BEGIN Document text

Genetic Determinants Leading to Increased Resistance to Antituberculosis

The Purpose of the Paper

The scientific article is meant to identify the genetic determinants that lead to increased resistance to antituberculosis drugs. A genome-wide association study (GWAS) was performed using the 6,465 mycobacterium tuberculosis isolates gotten from 30 countries. A phylogenetics-based test was performed for independent mutations after the GWAS under the mixed-regression framework to understand the independent mutations (Coll et al., 2018, p 307). The research incorporated insertions and deletions to enhance the detection of mutations.

The results proved that novel mutations cause resistance to pyrazinamide, cycloserine, capreomycin, ethionamide, and para-aminosalicylic acid. The results also showed the odds ratio for mutations in candidate genes which reflect the level of resistance. Besides, the article identified new epistatic relationships between the genes under investigation and drug resistance. The results also suggested that efflux pumps contribute to drug- resistance (Coll et al., 2018, p. 307). The article provides insights into the design of new diagnostic tests that can be used for research on antituberculosis drug resistance and the compensatory epistatic mechanisms.

Its relevance to other literature

The article proves the alarming prevalence in resistance of Mycobacterium tuberculosis to multiple antituberculosis drugs. Tuberculosis has become incurable because it has been a challenge to develop effective treatment when the resistance to the wide range of available drugs has increased (Coll et al., 2018, p. 308). Due to this, the treatment of patients who have experienced drug-resistant during the treatment of tuberculosis has increased. The treatment outcomes are poor and, therefore, the need to conduct this research.

END Document text
BEGIN Supplied entries

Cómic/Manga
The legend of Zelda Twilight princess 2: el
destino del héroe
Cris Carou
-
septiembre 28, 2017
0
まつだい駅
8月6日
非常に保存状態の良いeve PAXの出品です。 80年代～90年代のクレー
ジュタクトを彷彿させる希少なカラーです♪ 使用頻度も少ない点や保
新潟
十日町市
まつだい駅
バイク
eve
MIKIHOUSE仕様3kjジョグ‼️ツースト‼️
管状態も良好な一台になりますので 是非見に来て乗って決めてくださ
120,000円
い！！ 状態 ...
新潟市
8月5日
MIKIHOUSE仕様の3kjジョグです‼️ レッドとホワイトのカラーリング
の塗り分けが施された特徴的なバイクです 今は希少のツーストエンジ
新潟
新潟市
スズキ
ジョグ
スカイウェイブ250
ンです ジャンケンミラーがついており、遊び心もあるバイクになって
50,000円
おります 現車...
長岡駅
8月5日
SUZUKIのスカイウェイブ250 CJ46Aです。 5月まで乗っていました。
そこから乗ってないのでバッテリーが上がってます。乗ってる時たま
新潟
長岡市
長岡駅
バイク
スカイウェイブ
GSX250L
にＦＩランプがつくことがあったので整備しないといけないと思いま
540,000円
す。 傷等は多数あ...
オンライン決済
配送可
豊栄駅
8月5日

END Supplied entries
BEGIN Supplied entries

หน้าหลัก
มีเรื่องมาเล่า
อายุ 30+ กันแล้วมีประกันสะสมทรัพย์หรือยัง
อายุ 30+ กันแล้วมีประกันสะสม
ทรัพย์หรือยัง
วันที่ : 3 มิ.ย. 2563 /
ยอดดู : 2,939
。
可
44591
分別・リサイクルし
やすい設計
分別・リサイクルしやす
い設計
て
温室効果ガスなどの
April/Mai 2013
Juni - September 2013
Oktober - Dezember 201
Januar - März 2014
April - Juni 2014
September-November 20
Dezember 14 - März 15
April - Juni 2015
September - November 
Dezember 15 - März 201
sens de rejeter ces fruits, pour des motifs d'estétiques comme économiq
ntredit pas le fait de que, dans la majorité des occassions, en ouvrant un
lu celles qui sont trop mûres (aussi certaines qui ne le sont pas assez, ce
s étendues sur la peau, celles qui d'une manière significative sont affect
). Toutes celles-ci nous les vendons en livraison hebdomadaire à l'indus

END Supplied entries

◆ **Required work**:
A. Answer these questions using the text on antituberculosis drug resistance.
(i) How many Mycobacterium tuberculosis isolates were used in the genome-wide association study, and from how many countries did they come?
(ii) What did the results suggest contributes to drug resistance?
(iii) How does the section headed "Its relevance to other literature" describe the treatment outcomes?
B. Write out the part of the text on antituberculosis drug resistance from "The Purpose of" up to and including "detection of mutations.", word for word.

◆ **Response list**:
A.
(i) 6,465 isolates from 30 countries.
(ii) Efflux pumps.
(iii) They are poor.

B.
The Purpose of the Paper

The scientific article is meant to identify the genetic determinants that lead to increased resistance to antituberculosis drugs. A genome-wide association study (GWAS) was performed using the 6,465 mycobacterium tuberculosis isolates gotten from 30 countries. A phylogenetics-based test was performed for independent mutations after the GWAS under the mixed-regression framework to understand the independent mutations (Coll et al., 2018, p 307). The research incorporated insertions and deletions to enhance the detection of mutations.